YOUR TASK>
The string "type" appears in some lines of the data. Report how many, with no other words.

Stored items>

- Opening Delimiter -

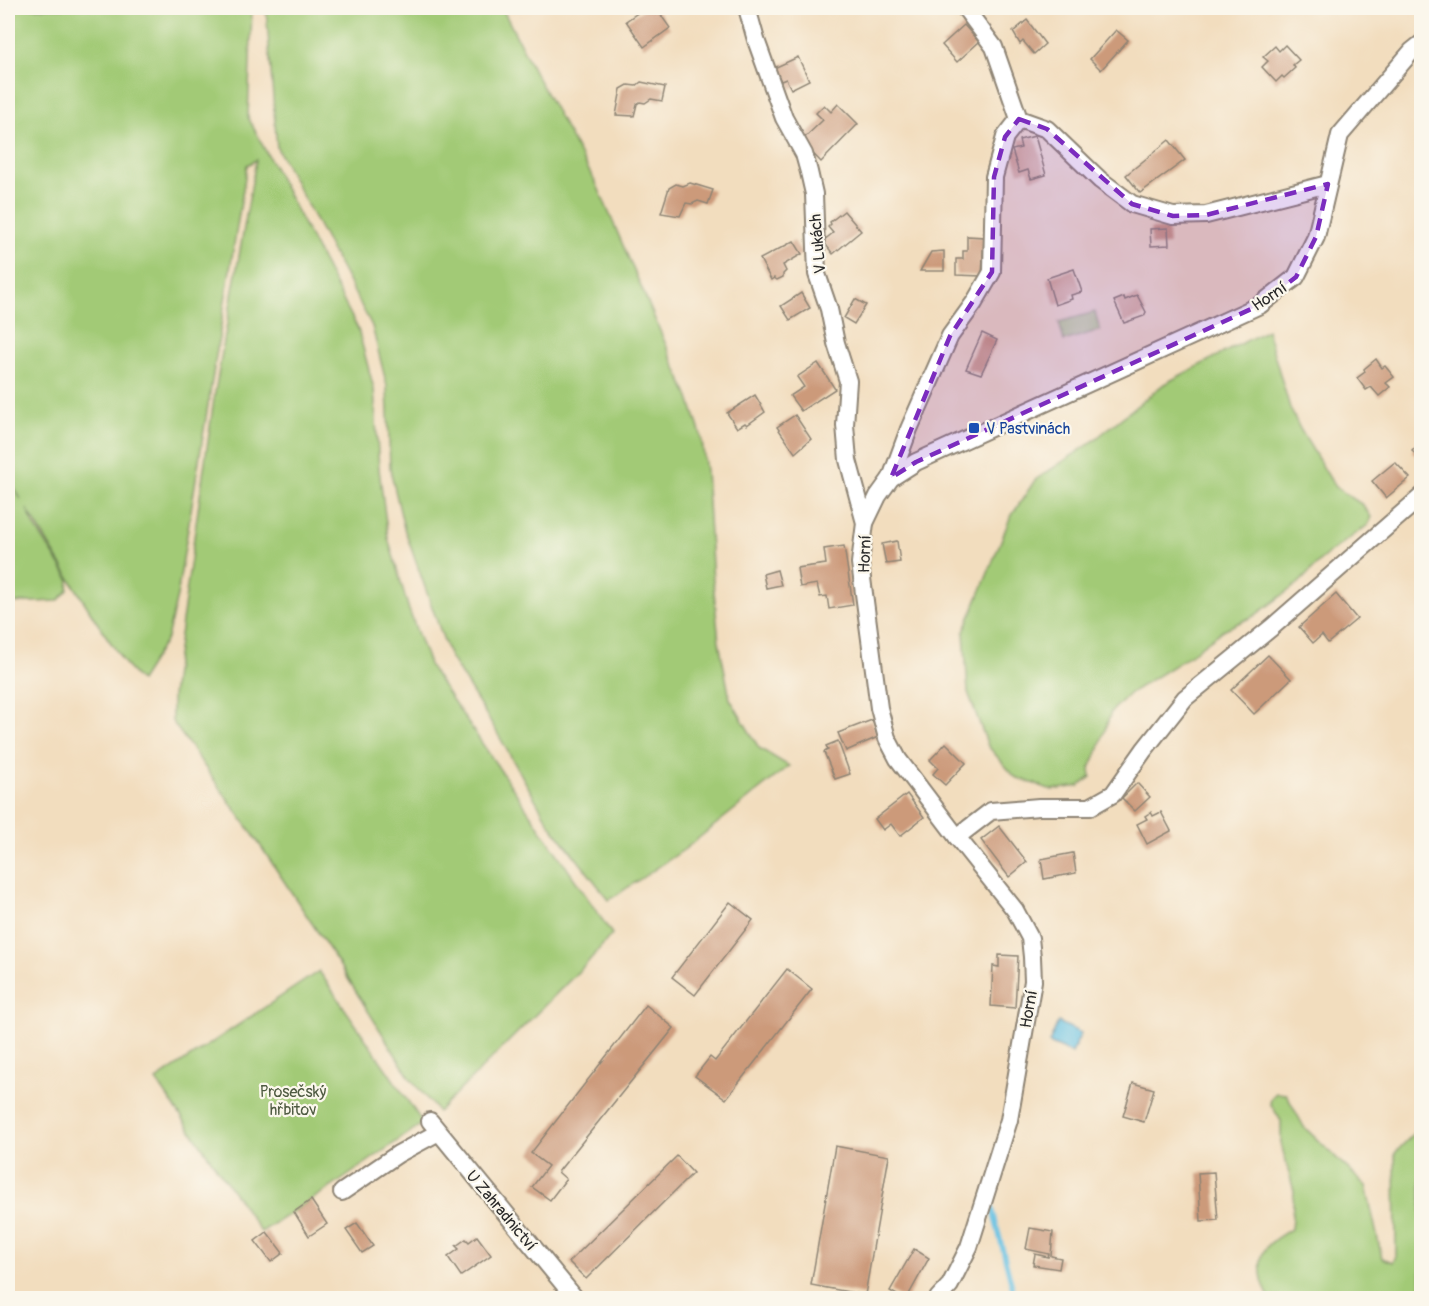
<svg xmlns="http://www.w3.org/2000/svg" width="1429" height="1306" font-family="Pangolin,sans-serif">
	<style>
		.green { fill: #a2ca76; stroke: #667a50; stroke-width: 1.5 }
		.water { fill: #64c0e2; stroke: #487686; stroke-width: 1.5 }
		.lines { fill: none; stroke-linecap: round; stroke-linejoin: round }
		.stream { stroke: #64c0e2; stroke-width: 5 }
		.building { fill: #cc9a7a }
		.street-casing { stroke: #8e8474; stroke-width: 20 }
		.street { stroke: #fff; stroke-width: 16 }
		.marked { fill: #7b2cbf; fill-opacity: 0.2; stroke: #7b2cbf; stroke-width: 4.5; stroke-dasharray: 12 8; stroke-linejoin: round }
		.transit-dot { fill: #1a4fb4; stroke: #fbf7ec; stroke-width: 2 }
		.labels { text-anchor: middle; stroke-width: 4.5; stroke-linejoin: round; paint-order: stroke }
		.street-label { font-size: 16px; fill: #2b2b2b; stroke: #fbf7ec }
		.transit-label { font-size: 16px; fill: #164399; stroke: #fbf7ec; text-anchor: start }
		.park-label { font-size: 16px; fill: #4f5b42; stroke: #fbf7ec }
	</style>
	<rect width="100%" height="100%" fill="#fbf7ec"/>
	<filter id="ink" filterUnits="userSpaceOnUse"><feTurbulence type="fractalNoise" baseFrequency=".0167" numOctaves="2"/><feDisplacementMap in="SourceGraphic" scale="12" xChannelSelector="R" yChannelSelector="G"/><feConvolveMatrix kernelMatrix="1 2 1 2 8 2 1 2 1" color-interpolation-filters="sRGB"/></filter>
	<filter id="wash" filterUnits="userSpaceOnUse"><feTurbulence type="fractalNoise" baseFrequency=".008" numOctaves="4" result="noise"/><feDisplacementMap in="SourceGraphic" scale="24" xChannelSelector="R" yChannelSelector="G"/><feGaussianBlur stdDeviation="1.35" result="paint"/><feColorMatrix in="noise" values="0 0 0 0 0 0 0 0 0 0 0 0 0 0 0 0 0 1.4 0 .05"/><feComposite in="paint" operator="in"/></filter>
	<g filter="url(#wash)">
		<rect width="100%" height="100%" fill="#f2ddbe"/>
		<g class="green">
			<polygon points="8,8 252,8 248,117 358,329 374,389 379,469 388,538 409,610 430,667 612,934 587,963 438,1112 410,1078 335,958 252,833 172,721 172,697 176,663 215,392 256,160 247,165 177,596 167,638 140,681 128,668 96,621 27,509 34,525 69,579 68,590 58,601 8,603 8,480 21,499 8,477"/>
			<polygon points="266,8 502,8 535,73 597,185 689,398 701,435 706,471 713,581 719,642 730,699 759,748 789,766 685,849 609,900 549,823 492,724 449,655 404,528 390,469 387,386 372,326 277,148"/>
			<polygon points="1095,312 1100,330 1064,341 1059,322"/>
			<polygon points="1267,330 1290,408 1300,429 1335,487 1363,505 1371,517 1368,525 1325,556 1299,583 1254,616 1225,629 1183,660 1130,693 1111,712 1099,748 1090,768 1091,777 1079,786 1052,790 1015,777 988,746 968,692 964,632 990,568 1010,518 1035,480 1088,445 1164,384"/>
			<polygon points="319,971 423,1123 333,1186 261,1232 156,1080"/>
			<path d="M1276,1093L1286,1094L1304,1127L1366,1186L1382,1258L1393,1262L1396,1256L1395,1153L1421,1126V1298H1269C1267,1292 1263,1286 1262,1280C1256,1250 1268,1243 1291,1229L1294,1191L1281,1144V1121L1270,1103L1272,1097Z"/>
		</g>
		<polygon class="water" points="1058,1022 1081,1033 1072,1053 1049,1043"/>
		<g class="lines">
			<polyline class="stream" points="990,1199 1015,1298"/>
		</g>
		<g id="blocks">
			<g class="building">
				<polygon points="645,8 656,8 670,28 644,47 626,21"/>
				<polygon points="1027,20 1045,44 1034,54 1023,41 1020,44 1013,32"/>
				<polygon points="964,25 979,42 957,62 942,45"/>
				<polygon points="1116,30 1128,40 1101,70 1090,59"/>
				<polygon points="1285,45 1299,60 1293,65 1295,68 1284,78 1282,76 1276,82 1262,67 1268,61 1263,57 1275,46 1279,51"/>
				<polygon points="798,57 809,80 791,89 786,79 781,81 774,68"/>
				<polygon points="641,82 665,87 662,101 651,99 645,103 640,102 637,104 634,116 616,115 621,89 628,85 636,86"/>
				<polygon points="838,104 858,124 821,162 801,141 823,120 816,113 824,105 831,112"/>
				<polygon points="1035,136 1046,175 1031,179 1028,170 1019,173 1012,150 1021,148 1019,140"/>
				<polygon points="1169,140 1185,160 1140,193 1126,175"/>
				<polygon points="690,183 713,190 708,204 698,201 692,204 686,203 680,216 661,213 669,188 676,184 683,186"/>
				<polygon points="844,211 861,231 833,254 823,241 833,233 828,227 831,224 830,222"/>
				<polygon points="1168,228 1169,245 1151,246 1150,229"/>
				<polygon points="967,236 984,237 982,276 956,275 956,259 963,259 963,251 967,251"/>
				<polygon points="794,241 802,254 783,265 786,271 783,274 783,277 777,280 774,278 771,280 760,259"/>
				<polygon points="944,251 944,271 920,271 931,252"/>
				<polygon points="1074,269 1082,292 1071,295 1072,299 1055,305 1047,278"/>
				<polygon points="801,293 810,308 790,320 781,306"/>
				<polygon points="1137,295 1146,312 1144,316 1124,323 1114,301 1124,297 1125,300"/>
				<polygon points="855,299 866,305 854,324 844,318"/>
				<polygon points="982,333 997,340 981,374 966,369"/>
				<polygon points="1376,359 1382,368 1385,366 1394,377 1386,383 1390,387 1379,396 1371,387 1366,390 1357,378 1365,372 1364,369"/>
				<polygon points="818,363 835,389 801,411 790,396 804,387 797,377"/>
				<polygon points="755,395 765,412 747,425 745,423 737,428 727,413"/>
				<polygon points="795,415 811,439 795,453 777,427"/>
				<polygon points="1422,441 1422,460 1412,451"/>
				<polygon points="1395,462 1410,478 1386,498 1372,481"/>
				<polygon points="897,541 900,562 886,564 882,544"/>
				<polygon points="844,546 853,605 829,609 827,596 820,597 817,584 800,587 797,568 826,564 824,549"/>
				<polygon points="777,570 781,585 766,588 763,574"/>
				<polygon points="1336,594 1357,619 1328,643 1322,635 1313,643 1299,627"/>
				<polygon points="1268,655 1291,679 1254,714 1231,690"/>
				<polygon points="872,720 878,737 846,751 838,733"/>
				<polygon points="838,741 850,774 835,779 824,752 828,750 826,746"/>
				<polygon points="946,743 966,763 945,785 933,774 938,768 930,760"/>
				<polygon points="1137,783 1150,797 1135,811 1122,798"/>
				<polygon points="907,794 924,817 900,836 891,824 883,830 875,819"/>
				<polygon points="1151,812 1153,816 1161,812 1171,831 1147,844 1137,824 1147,819 1145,816"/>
				<polygon points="999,826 1027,862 1009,877 981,840"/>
				<polygon points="1073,853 1076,873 1044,879 1041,859"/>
				<polygon points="730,902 753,920 695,995 672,977"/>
				<polygon points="999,955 1018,956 1015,1008 991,1006 993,966 999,967"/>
				<polygon points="787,969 812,989 726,1099 695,1076 710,1057 715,1061"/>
				<polygon points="646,1005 674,1028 558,1172 566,1179 550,1200 532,1187 548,1166 531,1153"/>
				<polygon points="1133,1083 1154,1089 1144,1122 1123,1116"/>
				<polygon points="835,1146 889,1156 865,1295 811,1285"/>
				<polygon points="677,1156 693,1173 586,1279 569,1262"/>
				<polygon points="1214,1172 1218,1220 1201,1221 1198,1173"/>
				<polygon points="311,1200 327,1224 309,1236 294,1212"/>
				<polygon points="357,1223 373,1246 362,1253 346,1230"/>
				<polygon points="1030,1228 1053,1232 1051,1256 1061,1258 1059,1269 1033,1265 1035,1254 1048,1257 1049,1254 1026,1249"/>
				<polygon points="267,1232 283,1253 271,1262 255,1241"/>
				<polygon points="477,1236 491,1255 461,1276 448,1257 459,1249 456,1246 466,1239 469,1242"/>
				<polygon points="914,1249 929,1258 907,1298 902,1298 890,1291"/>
			</g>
		</g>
	</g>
	<g filter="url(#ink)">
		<use href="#blocks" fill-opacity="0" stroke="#8e8474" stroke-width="1.5"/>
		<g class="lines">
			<g class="street-casing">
				<g id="street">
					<polyline points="747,8 756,40 784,118 804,154 809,172 814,194 817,274 829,309 836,343 848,381 845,425 848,460 865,523"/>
					<polyline points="965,8 994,47 1019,119 1047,129 1100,180 1132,204 1173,216 1206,215 1328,184"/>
					<polyline points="891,478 909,429 950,336 974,303 992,272 994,177 1005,137 1019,119"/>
					<polyline points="957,837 991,811 1039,807 1090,807 1113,794 1144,750 1185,698 1271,628 1422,496"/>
					<polyline points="430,1121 575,1298"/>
					<polyline points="342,1192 398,1154 437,1133"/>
					<polyline points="938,1298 950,1285 969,1247 1009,1120 1033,981 1032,957 1030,938 1015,910 957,837 898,759 887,738 879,708 860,563 865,523 878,496 891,478 916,462 1260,305 1296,277 1316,237 1340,135 1412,51 1422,43"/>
				</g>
			</g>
			<use href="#street" class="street"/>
		</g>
	</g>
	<path class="marked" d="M1019,119L1047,129L1132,204L1173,216L1206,215L1328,184L1316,237L1296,277L1260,305L916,462L891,478L950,336L992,272L994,177L1005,137Z"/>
	<rect class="transit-dot" x="968" y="422" width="12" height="12" rx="3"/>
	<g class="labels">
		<g class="street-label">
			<text transform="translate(817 244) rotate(-95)" y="6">V Lukách</text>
			<text transform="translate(1269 296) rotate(-34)" y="6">Horní</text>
			<text transform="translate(864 554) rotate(-88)" y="6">Horní</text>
			<text transform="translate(1028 1009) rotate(-80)" y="6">Horní</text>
			<text transform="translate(502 1210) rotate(50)" y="6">U Zahradnictví</text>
		</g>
		<g class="transit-label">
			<text x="986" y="434">V Pastvinách</text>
		</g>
		<g class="park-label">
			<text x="293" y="1097">Prosečský<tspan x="293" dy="18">hřbitov</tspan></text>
		</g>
	</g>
	<rect width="1429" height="1306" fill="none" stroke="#fbf7ec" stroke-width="30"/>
</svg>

- Closing Delimiter -

SOLUTION TO THE EXERCISE>
2